Job item —
According to the text on Johnny Guitar, where was the film actually shot on location?

Text section —
= Beginning of Section =

Vienna and the Dancin' Kid vs. the Posse
Johnny Guitar looks like no other Western I can think of. It might be the most art-directed one ever. The interior of Vienna's casino is so fake looking it can't be unintentional. We never see anything of the town besides the front and inside of the bank. The showdown takes place around a solitary house on top of a hill. It looks more like a stage production than one that was actually filmed on location in Sedona, Arizona. 

While the men are dressed in standard Western gear, both women are costumed in over-the-top getups. They don't look like ordinary people, but unworldly creatures fighting it out among mere mortals. You will never forget Crawford's first appearance in brown slacks, black shirt, and teal tie. Later, her yellow shirt practically throbs on the screen. Most women in Westerns are either frontier wives or saloon hall slatterns. Just from the look of her, you know Vienna is neither of those and will kick your ass if you run afoul of her. 

Her eyebrows exaggerated, crimson lipstick, and dressed in severe, mannish slacks and shirts, Vienna seems almost without gender for much of the movie. She looks to have unsexed herself like Lady MacBeth in order to achieve her aims.

Lady in White
Late in the film, while waiting for the posse to take her, Vienna dresses in a giant white dress. At the same time, Emma goes into the final showdown in her mourning dress. Why settle for white and black hats when you can have a whole dress?

Lady in Black
Crawford's reputation as an actress has suffered since her death in 1977. Instead of one of the greatest leading women in Hollywood history, between the lamentable Mommie, Dearest and her penchant for harshly-applied makeup, she's been turned into some drag icon, and it's a shame. 

Her performance in Johnny Guitar is fantastic. Despite the arch, often campy dialogue, she's a utterly believable and captivating as a woman possessed of implacable willpower fighting for a dream. At the same time, she's in love and has to struggle against letting her feelings for Johnny swamp her plans. The other actors are all good, too, but none have the power of Crawford. 

McCambridge is all bristling, viciousness and rage. Though straight, she had a reputation for playing butch characters, having won an Academy Award for such a role in All the King's Men (1949). Here, she's pushed to her limits and to the limit of the stereotype of the hyper-butch woman. The men of the town cower before her, bending to nearly every one of her demands. She burst of searing, black flames, generating waves of hatred that prove irresistible to the men of the town driving them to do things it's clear they have no real heart for.

= End of Section =

Items from a data source:
= Beginning of Section =

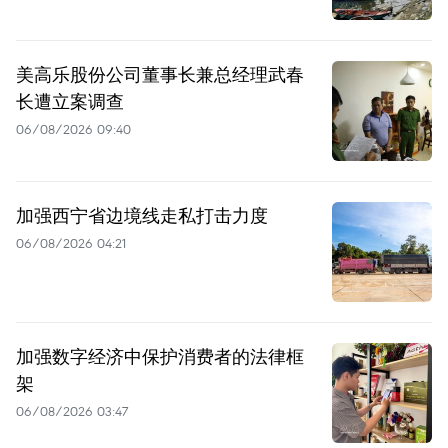
美高乐股份公司董事长兼总经理武春
长遭立案调查
06/08/2026 09:40
加强西宁省边境线走私打击力度
06/08/2026 04:21
加强数字经济中保护消费者的法律框
架
06/08/2026 03:47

= End of Section =

Reply —
Sedona, Arizona.